■ **Aim of the exercise**
Write the line that contains "vfov_deg: 45.4" and each one after it, word for word, ending with the final line of the data.

Stored items from a collection:
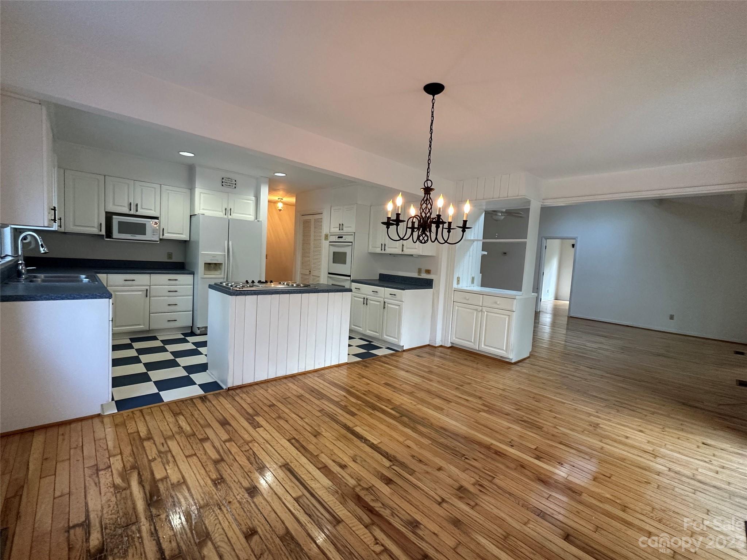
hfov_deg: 102.1
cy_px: 280
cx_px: 374
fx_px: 302
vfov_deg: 85.7
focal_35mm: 14
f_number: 2.2
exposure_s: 1/60
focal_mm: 2.22
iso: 250
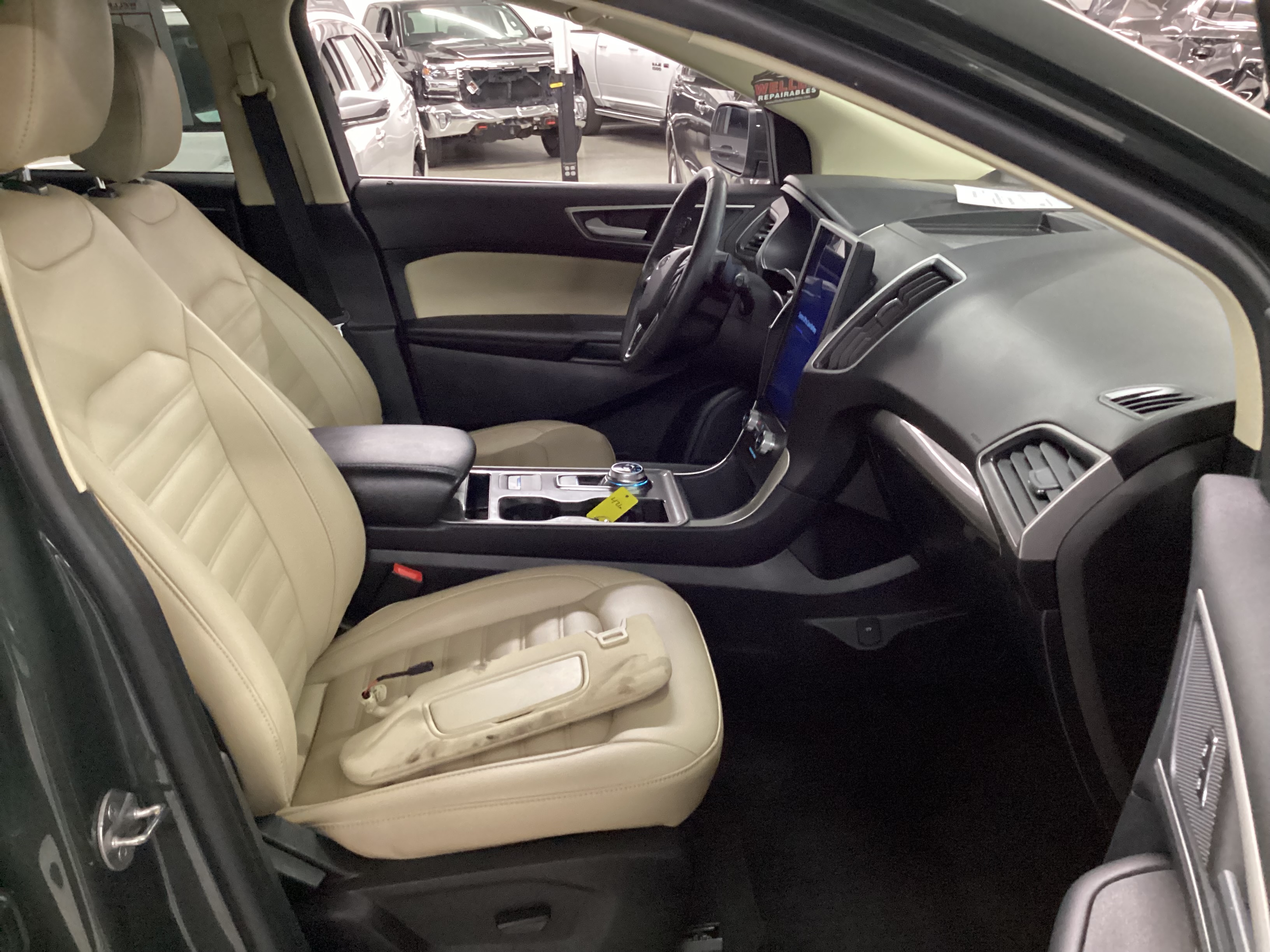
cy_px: 476
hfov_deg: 58.4
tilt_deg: -23.4
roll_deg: +2.0
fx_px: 1137
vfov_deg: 45.4
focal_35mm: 31
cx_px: 635
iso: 640
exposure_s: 1/30
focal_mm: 3.3
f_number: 2.4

■ **Response to the exercise**
vfov_deg: 45.4
focal_35mm: 31
cx_px: 635
iso: 640
exposure_s: 1/30
focal_mm: 3.3
f_number: 2.4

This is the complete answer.